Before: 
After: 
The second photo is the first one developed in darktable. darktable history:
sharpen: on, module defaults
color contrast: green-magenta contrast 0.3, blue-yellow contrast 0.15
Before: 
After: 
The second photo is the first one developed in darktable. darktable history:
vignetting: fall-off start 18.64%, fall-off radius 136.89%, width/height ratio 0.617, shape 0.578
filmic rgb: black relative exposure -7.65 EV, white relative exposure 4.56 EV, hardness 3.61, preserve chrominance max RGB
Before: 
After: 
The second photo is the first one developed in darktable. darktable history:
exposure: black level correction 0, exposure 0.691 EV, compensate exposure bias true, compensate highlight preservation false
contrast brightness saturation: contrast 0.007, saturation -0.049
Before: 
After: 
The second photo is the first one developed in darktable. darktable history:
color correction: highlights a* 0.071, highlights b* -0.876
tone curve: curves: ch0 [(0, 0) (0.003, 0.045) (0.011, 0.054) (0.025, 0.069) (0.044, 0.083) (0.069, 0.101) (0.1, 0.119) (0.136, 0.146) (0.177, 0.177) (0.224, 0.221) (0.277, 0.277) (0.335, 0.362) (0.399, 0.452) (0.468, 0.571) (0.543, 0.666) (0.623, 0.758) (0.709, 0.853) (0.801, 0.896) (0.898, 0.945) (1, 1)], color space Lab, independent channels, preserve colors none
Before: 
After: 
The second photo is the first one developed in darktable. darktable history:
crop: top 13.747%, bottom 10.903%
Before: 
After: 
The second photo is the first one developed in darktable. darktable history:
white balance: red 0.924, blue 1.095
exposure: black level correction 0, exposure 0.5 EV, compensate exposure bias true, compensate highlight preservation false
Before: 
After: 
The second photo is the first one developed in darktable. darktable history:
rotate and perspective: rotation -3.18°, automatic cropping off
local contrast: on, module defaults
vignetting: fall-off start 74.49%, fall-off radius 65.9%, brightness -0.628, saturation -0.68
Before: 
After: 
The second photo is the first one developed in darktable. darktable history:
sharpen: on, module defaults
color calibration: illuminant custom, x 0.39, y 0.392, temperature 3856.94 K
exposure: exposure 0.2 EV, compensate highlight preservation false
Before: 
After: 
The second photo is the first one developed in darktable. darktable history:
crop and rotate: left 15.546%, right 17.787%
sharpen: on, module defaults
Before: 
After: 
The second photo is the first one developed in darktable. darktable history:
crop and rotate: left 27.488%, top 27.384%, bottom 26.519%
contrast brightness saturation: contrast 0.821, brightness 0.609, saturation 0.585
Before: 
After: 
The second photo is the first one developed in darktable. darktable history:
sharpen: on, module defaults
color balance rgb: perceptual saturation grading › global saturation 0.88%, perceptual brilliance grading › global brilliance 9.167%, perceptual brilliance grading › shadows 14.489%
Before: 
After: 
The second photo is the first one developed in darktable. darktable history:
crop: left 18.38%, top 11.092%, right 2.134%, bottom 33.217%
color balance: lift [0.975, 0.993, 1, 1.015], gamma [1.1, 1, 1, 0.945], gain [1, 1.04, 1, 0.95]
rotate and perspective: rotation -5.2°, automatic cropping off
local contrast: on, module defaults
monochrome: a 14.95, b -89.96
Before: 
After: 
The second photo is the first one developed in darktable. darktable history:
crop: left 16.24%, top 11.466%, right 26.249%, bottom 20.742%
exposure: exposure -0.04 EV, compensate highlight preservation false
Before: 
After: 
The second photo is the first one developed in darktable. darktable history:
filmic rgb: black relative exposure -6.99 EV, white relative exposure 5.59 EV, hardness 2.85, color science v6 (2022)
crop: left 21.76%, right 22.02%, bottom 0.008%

━━━━━━━━

• _Problem details_
Edit the records from their start through the line containing "contrast brightness saturation: contrast 0.007, saturation", inclusive, changing "developed" to "processed" and leaving everything else the same.

• _Response to this exercise_
Before: 
After: 
The second photo is the first one processed in darktable. darktable history:
sharpen: on, module defaults
color contrast: green-magenta contrast 0.3, blue-yellow contrast 0.15
Before: 
After: 
The second photo is the first one processed in darktable. darktable history:
vignetting: fall-off start 18.64%, fall-off radius 136.89%, width/height ratio 0.617, shape 0.578
filmic rgb: black relative exposure -7.65 EV, white relative exposure 4.56 EV, hardness 3.61, preserve chrominance max RGB
Before: 
After: 
The second photo is the first one processed in darktable. darktable history:
exposure: black level correction 0, exposure 0.691 EV, compensate exposure bias true, compensate highlight preservation false
contrast brightness saturation: contrast 0.007, saturation -0.049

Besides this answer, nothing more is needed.